On 19/02/25 12:25, Dave Hansen wrote:
On 2/19/25 07:13, Valentin Schneider wrote:
Maybe I missed part of the discussion though. Is VMEMMAP your only concern? I would have guessed that the more generic vmalloc() functionality would be harder to pin down.
Urgh, that'll teach me to send emails that late - I did indeed mean the vmalloc() range, not at all VMEMMAP. IIUC *neither* are present in the user kPTI page table and AFAICT the page table swap is done before the actual vmap'd stack (CONFIG_VMAP_STACK=y) gets used.
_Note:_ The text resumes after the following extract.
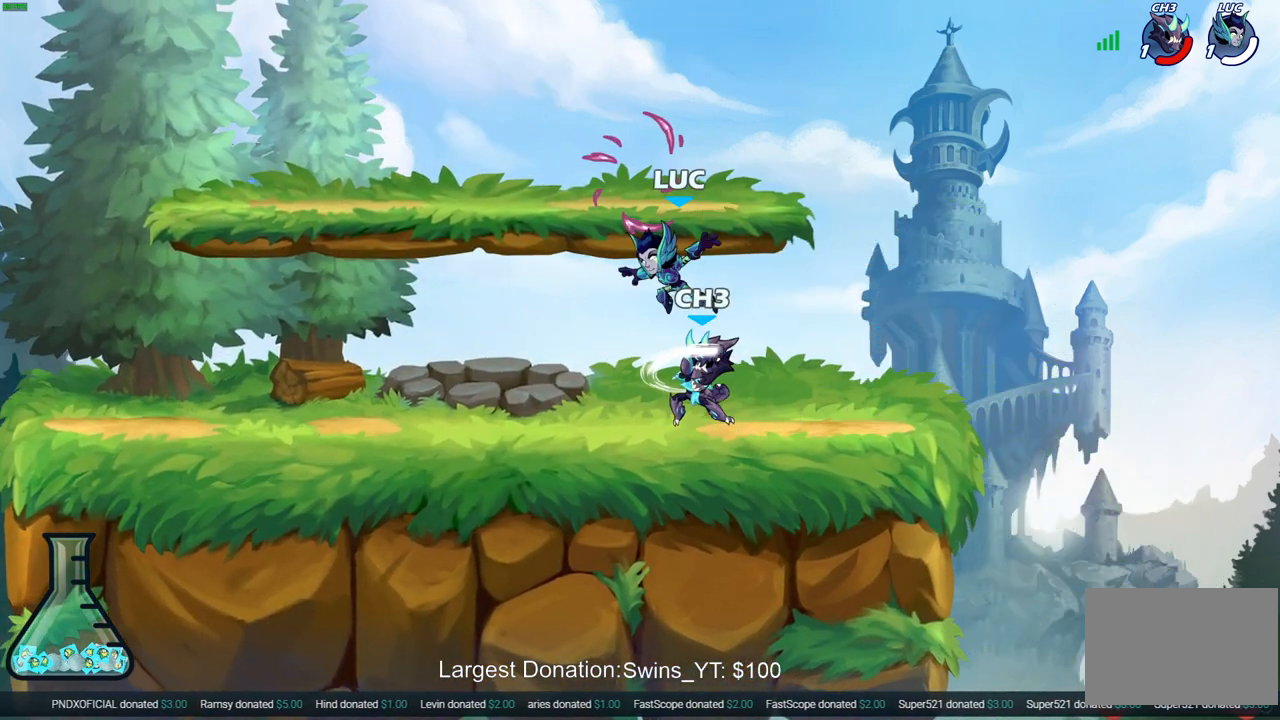
{"buttons": ["R1"], "left_stick": "up-left", "right_stick": "center", "events": [[183, "left_stick", "down-right"], [233, "CROSS", "down"], [250, "left_stick", "right"], [350, "left_stick", "up-right"], [433, "CROSS", "up"], [467, "R1", "down"], [500, "left_stick", "up-left"]]}
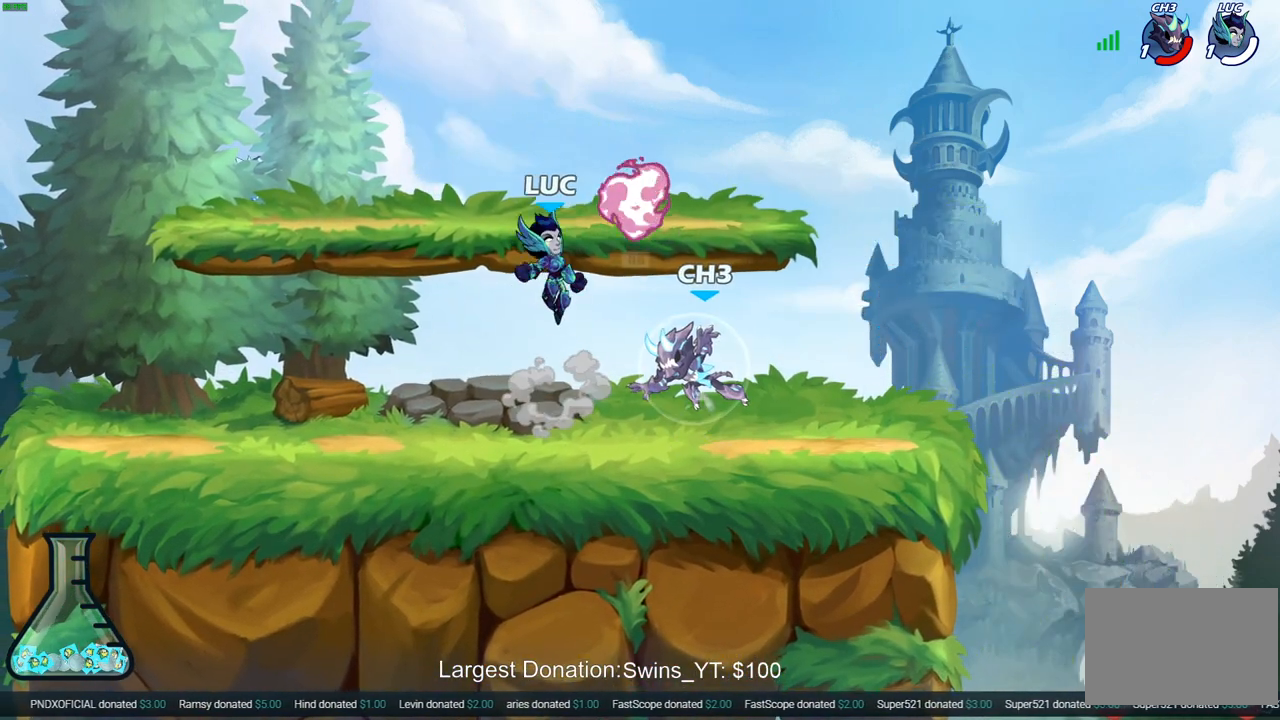
{"buttons": [], "left_stick": "right", "right_stick": "center", "events": [[67, "R1", "up"], [67, "left_stick", "down-left"], [283, "SQUARE", "down"], [283, "left_stick", "right"], [383, "SQUARE", "up"]]}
OK, so rewriting your question... ;)
So what if the vmalloc() range *isn't* in the CR3 tree when a CPU is executing in userspace?
The LDT and maybe the PEBS buffers are the only implicit supervisor accesses to vmalloc()'d memory that I can think of. But those are both handled specially and shouldn't ever get zapped while in use. The LDT replacement has its own IPIs separate from TLB flushing.
But I'm actually not all that worried about accesses while actually running userspace. It's that "danger zone" in the kernel between entry and when the TLB might have dangerous garbage in it.
So say we have kPTI, thus no vmalloc() mapped in CR3 when running userspace, and do a full TLB flush right before switching to userspace - could the TLB still end up with vmalloc()-range-related entries when we're back in the kernel and going through the danger zone?
BTW, I hope this whole thing is turned off on 32-bit. There, we can actually take and handle faults on the vmalloc() area. If you get one of those faults in your "danger zone", it'll start running page fault code which will branch out to god-knows-where and certainly isn't noinstr.
Sounds... Fun. Thanks for pointing out the landmines.